Göçmenler bağlamında ikinci önemli konu olan Almanya’ya daha fazla nitelikli işgücü getirme konusunda çok ciddi adımlar atılamadı. Yasal düzenlemeler, kolaylaştırmalar yapılmasına rağmen Almanya halen istenilen düzeyde nitelikli işgücü getirme konusunda bir sonuç alabilmiş değil. Bu nedenle tartışmalar önümüzdeki yıl da hız kesmeden devam edecek.
Yabancıların Alman vatandaşlığına geçişini kolaylaştırma adına hazırlanan yasa ise önümüzdeki yıl yürürlüğe girecek. Kolaylaştırmaların asıl olarak nitelikli işgünü çekmeye yönelik olduğu, yoksul göçmenlerin önüne konulan şartlardan anlaşılıyor.
Diğer taraftan Filistin’de başlayan savaşa bağlı gelişmeler ekseninde de göçmenler yoğun bir şekilde tartışma konusu yapıldı.
TÜRKİYE KÖKENLİLERİN 2023’Ü
Alman basını tarafından da 2023’te gerçekleşen en önemli olaylar arasında sıralanan ve Erdoğan’in üçüncü kez seçilmesine yol açan “Türkiye seçimleri” Avrupa’daki Türkiye kökenli göçmenleri de önemli ölçüde etkisi altına aldı. Önceki seçimlere göre kutuplaşma ve gerilimin görece az olduğu seçimlerde Erdoğan’ın partisi ve kendisi oy kaybına uğradı. Ancak buna rağmen güçlü kalmaya devam etti.

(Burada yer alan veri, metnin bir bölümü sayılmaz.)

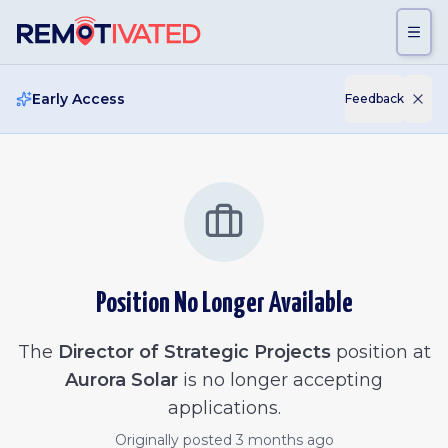
Skip to main content
Early Access
Feedback
Position No Longer Available
The
Director of Strategic Projects
position at
Aurora Solar
is no longer accepting
applications.
Originally posted
3 months ago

En dikkat çekici olan ise seçimlere katılım oranının artması oldu. Türkiye’de önümüzdeki dönemde de seçimler gündem olmaya devam edecek. Mart ayında yapılacak belediye seçimlerinde yurtdışında yaşayan seçmenler oy kullanmayacak. Ancak muhtemel olan Anayasa referandumunda yeniden sandık görürülebilir.

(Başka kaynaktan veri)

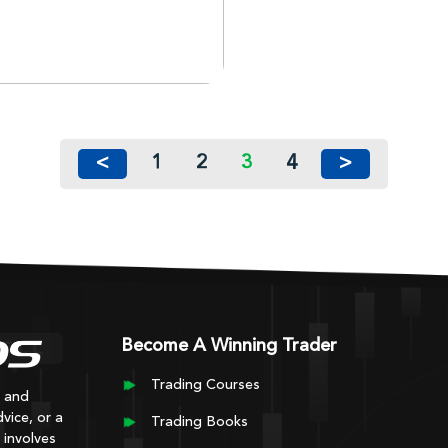
<
1
2
3
4
>
Become A Winning Trader
Trading Courses
y and
vice, or a
Trading Books
 involves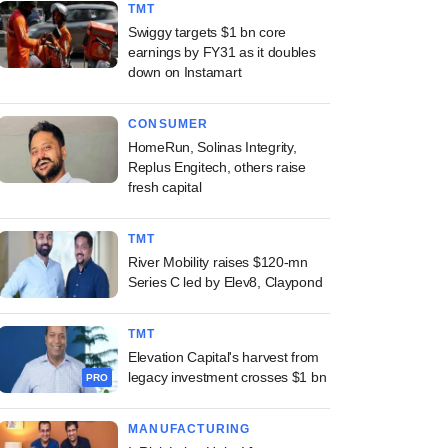
TMT
Swiggy targets $1 bn core
earnings by FY31 as it doubles
down on Instamart
CONSUMER
HomeRun, Solinas Integrity,
Replus Engitech, others raise
fresh capital
TMT
River Mobility raises $120-mn
Series C led by Elev8, Claypond
TMT
Elevation Capital's harvest from
legacy investment crosses $1 bn
PRO
MANUFACTURING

Keza, Almanya’da oynanacak Avrupa Futbol Şampiyonasına Türkiye’nin de katılmaya hak kazanması, uyum, entegrasyon ve diaspora bağlamında Türkiye kökenlileri yeniden tartışma konusu yapabilir.

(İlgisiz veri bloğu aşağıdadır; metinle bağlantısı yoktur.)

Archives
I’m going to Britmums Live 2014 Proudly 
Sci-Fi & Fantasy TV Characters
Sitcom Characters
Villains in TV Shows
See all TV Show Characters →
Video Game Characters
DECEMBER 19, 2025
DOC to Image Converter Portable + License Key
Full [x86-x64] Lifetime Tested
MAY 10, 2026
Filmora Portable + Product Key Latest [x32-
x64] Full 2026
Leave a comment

Erdoğan’ın 17 Kasım’da Berlin’de yaptığı ziyaret sırasında verilen mesajlar, her iki ülke arasında ekonomik ilişkilerin önemli olduğunu gösterdi. Ekonomik ilişkilerin dönemsel siyasi tartışmalar ve gerilimlerden etkilenmemesi için tarafların oldukça hassas davrandığı görüldü. Çıkarlara dayalı karşılıklı mahkumiyet, siyasi ilişkilerin belli bir dengede tutulmasını adeta dayatıyor. Bu nedenle Türk-Alman ilişkileri 2024’te de bu denge üzerinde kalmaya devam edecek görünüyor.